Memphis was named an "asthma capital." Both DeSoto County and Shelby County received "F" grades for ozone pollution from the American Lung Association — before xAI's turbines were installed. Both counties were already failing to meet federal smog standards. NAACP
Homes, schools, and churches sit within a half mile of the Southaven turbine facility. Residents have reported a persistent industrial drone noise — "similar to a jet engine" — disrupting sleep and daily life since last summer.
The NAACP's involvement reflects the environmental justice dimension directly.

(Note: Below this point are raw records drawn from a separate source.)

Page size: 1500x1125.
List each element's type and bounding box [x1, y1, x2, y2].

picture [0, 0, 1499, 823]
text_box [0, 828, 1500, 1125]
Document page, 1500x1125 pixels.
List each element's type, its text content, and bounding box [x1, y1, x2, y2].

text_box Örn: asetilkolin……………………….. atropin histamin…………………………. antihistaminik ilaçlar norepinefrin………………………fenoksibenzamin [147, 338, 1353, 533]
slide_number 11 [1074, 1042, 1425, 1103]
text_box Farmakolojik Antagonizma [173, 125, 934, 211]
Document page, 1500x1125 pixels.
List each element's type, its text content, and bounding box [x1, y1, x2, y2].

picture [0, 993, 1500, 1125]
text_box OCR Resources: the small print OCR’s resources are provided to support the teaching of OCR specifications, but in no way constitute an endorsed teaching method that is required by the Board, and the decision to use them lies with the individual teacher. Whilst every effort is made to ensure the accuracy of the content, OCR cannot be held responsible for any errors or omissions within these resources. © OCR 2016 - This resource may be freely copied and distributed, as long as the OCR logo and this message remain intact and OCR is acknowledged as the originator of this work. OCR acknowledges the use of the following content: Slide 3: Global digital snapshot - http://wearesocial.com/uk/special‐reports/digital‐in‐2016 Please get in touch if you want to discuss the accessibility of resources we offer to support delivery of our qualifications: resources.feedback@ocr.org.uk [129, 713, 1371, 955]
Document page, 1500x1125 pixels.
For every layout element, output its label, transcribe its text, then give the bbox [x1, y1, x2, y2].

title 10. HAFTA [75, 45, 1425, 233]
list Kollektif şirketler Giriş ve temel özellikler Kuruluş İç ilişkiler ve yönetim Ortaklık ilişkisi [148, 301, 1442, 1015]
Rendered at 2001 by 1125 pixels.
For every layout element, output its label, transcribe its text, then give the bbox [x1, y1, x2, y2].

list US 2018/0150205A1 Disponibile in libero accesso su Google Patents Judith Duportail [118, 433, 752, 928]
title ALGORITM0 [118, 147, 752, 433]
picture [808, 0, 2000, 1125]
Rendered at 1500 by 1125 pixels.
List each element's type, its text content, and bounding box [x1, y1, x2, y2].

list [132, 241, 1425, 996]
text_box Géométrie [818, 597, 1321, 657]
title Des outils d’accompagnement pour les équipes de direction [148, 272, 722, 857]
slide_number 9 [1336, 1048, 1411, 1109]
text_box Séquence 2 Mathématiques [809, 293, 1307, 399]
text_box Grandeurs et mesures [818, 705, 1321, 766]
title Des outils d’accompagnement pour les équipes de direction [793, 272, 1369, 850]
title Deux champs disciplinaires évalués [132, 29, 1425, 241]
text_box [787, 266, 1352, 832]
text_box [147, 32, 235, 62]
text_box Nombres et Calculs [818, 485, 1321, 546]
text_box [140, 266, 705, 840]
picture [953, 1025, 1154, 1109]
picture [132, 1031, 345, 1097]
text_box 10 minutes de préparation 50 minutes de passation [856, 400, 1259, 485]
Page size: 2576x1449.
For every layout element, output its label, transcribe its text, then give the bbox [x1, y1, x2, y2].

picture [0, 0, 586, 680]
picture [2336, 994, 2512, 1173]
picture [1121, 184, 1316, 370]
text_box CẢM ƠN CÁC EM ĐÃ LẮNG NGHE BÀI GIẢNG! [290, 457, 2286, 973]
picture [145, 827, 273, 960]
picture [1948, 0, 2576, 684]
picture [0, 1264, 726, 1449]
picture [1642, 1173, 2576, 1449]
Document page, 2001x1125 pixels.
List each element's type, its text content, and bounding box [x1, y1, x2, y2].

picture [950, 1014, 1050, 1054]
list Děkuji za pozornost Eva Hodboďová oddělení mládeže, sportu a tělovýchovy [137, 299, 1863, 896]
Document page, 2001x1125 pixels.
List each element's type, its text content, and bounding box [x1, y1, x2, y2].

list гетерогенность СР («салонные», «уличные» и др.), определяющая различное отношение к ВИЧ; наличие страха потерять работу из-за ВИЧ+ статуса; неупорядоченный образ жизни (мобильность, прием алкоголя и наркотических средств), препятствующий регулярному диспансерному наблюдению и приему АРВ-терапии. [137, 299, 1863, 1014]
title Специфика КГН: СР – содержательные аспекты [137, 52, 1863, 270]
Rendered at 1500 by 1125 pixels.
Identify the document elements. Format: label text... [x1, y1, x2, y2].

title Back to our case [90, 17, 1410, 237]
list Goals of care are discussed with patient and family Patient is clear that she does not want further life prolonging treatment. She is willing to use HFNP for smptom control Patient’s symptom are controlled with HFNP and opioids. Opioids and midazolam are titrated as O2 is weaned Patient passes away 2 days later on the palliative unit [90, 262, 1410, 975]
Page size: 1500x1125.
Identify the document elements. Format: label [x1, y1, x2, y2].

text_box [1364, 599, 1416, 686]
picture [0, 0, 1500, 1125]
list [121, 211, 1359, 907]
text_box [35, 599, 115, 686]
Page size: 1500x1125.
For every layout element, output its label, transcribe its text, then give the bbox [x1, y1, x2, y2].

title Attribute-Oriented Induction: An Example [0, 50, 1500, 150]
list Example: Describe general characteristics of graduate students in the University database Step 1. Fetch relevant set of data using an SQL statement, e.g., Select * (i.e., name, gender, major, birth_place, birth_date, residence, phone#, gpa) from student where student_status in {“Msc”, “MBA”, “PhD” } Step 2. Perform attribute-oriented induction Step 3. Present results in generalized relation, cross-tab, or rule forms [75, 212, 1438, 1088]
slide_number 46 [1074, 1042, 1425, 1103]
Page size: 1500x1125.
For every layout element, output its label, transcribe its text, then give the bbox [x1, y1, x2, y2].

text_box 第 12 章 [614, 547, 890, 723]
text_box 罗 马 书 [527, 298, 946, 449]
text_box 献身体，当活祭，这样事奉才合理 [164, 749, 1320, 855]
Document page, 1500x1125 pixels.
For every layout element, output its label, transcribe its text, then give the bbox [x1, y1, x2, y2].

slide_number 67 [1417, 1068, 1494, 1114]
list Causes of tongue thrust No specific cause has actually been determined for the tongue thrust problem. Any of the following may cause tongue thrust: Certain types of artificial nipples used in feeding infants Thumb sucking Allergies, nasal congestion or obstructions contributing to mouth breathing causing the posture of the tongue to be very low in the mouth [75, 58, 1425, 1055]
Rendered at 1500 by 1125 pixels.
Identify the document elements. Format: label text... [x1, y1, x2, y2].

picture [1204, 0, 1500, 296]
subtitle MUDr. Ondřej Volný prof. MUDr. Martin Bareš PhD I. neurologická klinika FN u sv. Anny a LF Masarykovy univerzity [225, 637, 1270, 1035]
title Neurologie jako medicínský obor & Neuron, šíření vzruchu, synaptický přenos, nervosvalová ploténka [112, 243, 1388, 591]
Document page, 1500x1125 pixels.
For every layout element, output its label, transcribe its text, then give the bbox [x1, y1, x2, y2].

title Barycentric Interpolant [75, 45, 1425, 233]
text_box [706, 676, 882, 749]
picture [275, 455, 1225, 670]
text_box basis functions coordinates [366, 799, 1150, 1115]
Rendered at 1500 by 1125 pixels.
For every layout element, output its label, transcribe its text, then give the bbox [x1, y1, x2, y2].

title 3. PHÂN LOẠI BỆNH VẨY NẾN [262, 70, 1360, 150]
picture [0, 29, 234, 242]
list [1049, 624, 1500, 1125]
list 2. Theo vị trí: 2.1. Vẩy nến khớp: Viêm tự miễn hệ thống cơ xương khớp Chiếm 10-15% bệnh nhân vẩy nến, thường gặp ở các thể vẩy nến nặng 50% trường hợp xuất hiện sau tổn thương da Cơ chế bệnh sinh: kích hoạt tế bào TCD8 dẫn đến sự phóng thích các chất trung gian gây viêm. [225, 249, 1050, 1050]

Abre' Conner, NAACP Director of Environmental and Climate Justice: "By looking to evade clean air laws to operate dirty turbines that emit pollution and known carcinogens, these companies are following a shameful, familiar pattern: asking Black and frontline communities to bear the toxic brunt of 'innovation.'" SELC
Sources: NAACP, SELC, Earthjustice threaten Lawsuit over xAI's Unpermitted Gas Turbines in Mississippi; Civil rights group sues xAI for illegal pollution from data center power plant
05 · THE LOOPHOLE
How Mississippi Said the Turbines Were Legal#
MDEQ's position: because xAI's turbines are mounted on flatbed trailers, they qualify as "temporary-mobile" equipment and do not require air permits for up to one year of operation.
SELC and Earthjustice dispute that the loophole applies. The turbines are operating as a fixed, permanent power plant in every meaningful sense — 495 MW capacity, continuous operation, providing primary power for a large data center. The Clean Air Act requires permits for major pollution sources regardless of whether the equipment is on trailers.
xAI used this loophole at Colossus 1 and Colossus 2. At Colossus 1, the company removed the turbines when facing suit and obtained permits for the remaining ones. xAI replicated the approach at Colossus 2 before installation began. SELC
Sources: xAI built an illegal power plant to power its data center; Illegal Pollution from Data Center Power Plants Shouldn't Harm Our Communities
06 · THE PATTERN
Deliberate Repeat Conduct#
The record establishes deliberate repetition, not a single violation:
Company officials said so directly. Brent Mayo, xAI senior manager, stated that the company planned to “copy and paste what it did at the Colossus 1 site” — a statement documented in Senate EPW Committee correspondence and the NAACP–SELC–Earthjustice lawsuit notice. NAACP
- Colossus 1: 35 unpermitted turbines. Forced to remove after NAACP/SELC notice. Obtained permits for 15.
- Colossus 2: Launched with 27 unpermitted turbines installed — same approach as Colossus 1, new jurisdiction. After notice of intent to sue: added 6 more (to 33). After being sued: added 19 more (to 46 as of May 11, 2026).
- Colossus 3: Already announced for the Southaven area. No power plan disclosed.
This is not negligence. xAI understood the legal requirements — it had been through the notice-and-permit process at Colossus 1. It chose to replicate the violations. Then, at each point of escalating legal pressure, it added more turbines rather than fewer.